Another step is to make the blades elastic in some direction, so “escaping” high wind forces, which is relevant for all parts of the wind turbines.
And also factory production of concrete parts allows thiner parts of stronger concrete, and using tensioned steel instead of usual steel parts.
As far as I have the informations, e.g. the up to 160m Twers of Max Bögel use significant less material with a 4,2 MW turbine with higher load factor, than 10 years ago a 2 MW turbine on a 100m tower built with locally cast concrete.
The point I was making is in regards to the base. You are right, physics is not simple by any means but my explanation illustrates that by increasing the forces on the system the base must increase in size to counter the increase forces generated by the wind and the rotary forces there generated. That increase in steel and concrete increases the carbon foot print generated by the wind turbine’s base. Without a significant base, these turbine will topple over.
Helmut, I have enjoyed this discussion, but I must close it out as I am leaving for a three week job in China where a number of us will be reconfiguring one of there nuclear reactors.
Please don’t take this as an insult, but you need to read more regarding nuclear power. Yes it is not super safe, but it is very green with virtually no emissions and for the millions of MWs generated each year, it has a lower death rate than wind turbines where the incidence of falling off a wind turbine is high thus raising the death per MW count higher than other sources of energy.
Many of your arguments are valid, the technology in manufacturing is getting better and the efficiency is improving, but they are still a ways away from generating electricity for 6.5 cents per KW/h.
Cheers.
Steve
It is possible that a very old solar or wind plant has a long term agreement for that amount. Show me the highest price you can find for a wind or solar power plant built in 2016 in Canada. Bet it isn’t even close. Canadians are not that incompetent.
LOL. No Canadians aren’t that incompetent, but out politicians are. Some of the first contracts were first signed at 80 cents per KW/h for wind and solar.

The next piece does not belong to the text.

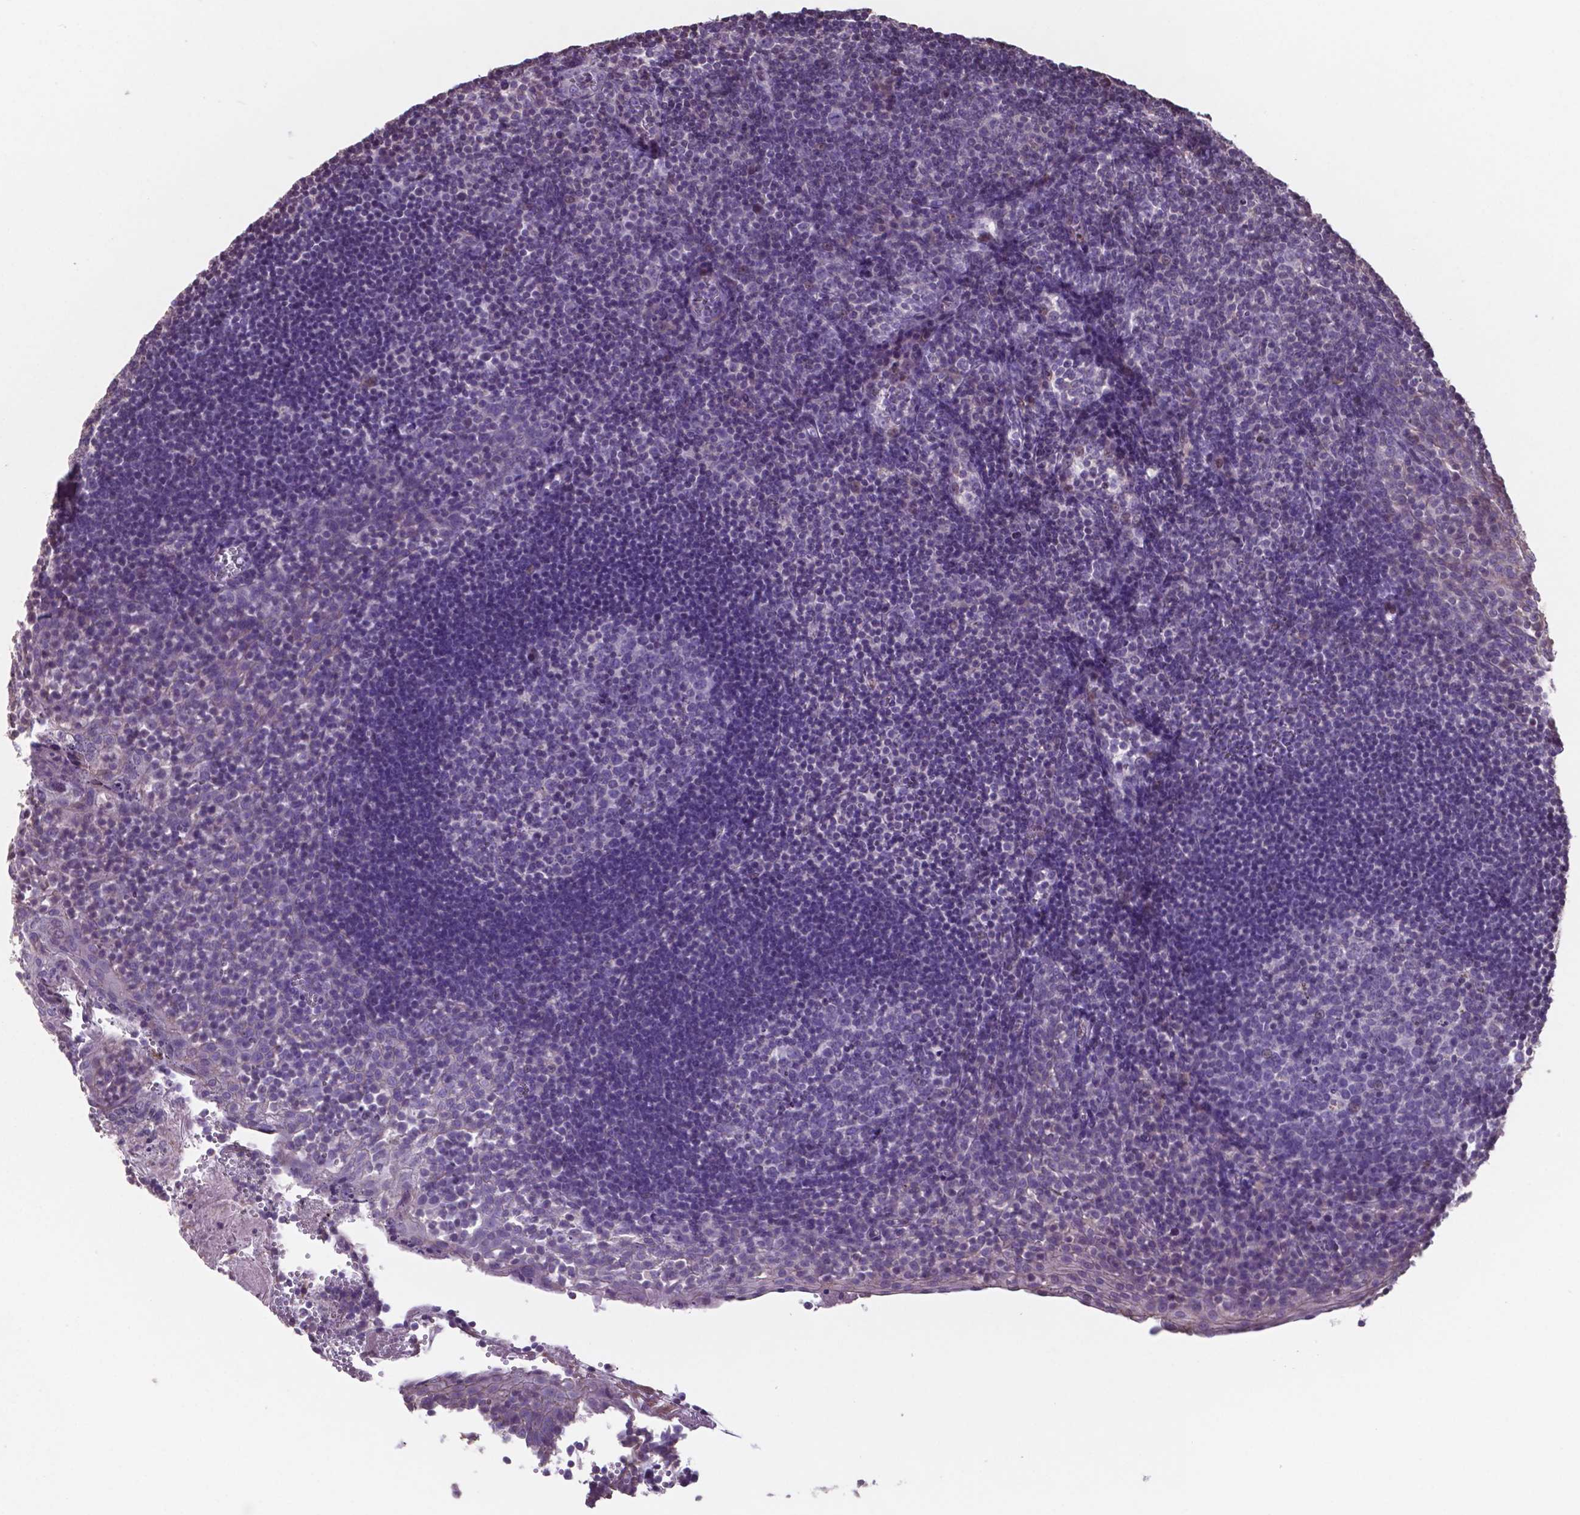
{"staining": {"intensity": "negative", "quantity": "none", "location": "none"}, "tissue": "lymph node", "cell_type": "Germinal center cells", "image_type": "normal", "snomed": [{"axis": "morphology", "description": "Normal tissue, NOS"}, {"axis": "topography", "description": "Lymph node"}], "caption": "Micrograph shows no protein expression in germinal center cells of unremarkable lymph node. (Immunohistochemistry, brightfield microscopy, high magnification).", "gene": "MLC1", "patient": {"sex": "female", "age": 21}}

http://www.cbc.ca/news/canada/toronto/ontario-to-cut-rates-paid-for-wind-solar-power-1.1157717
Our nuclear plants (Ontario Power Generation) is paid 5.6 cent per KW/h
That is a five year old article that already mentioned that the tariffs are dropping.
The thing that you do not seem to [no personal accusations]] understand is that the cost of wind and solar power are dropping fast. If you want to compare the cost of nulcear and renewables you have to use up-to-date data.
If the numbers are right, they aren’t recent. It can cost 2 or 3 times as much for solar in Canada, as Chile, but not 20 times. Those numbers are not what you pay for adding renewables today. I tried finding a 2016 number, but struggled.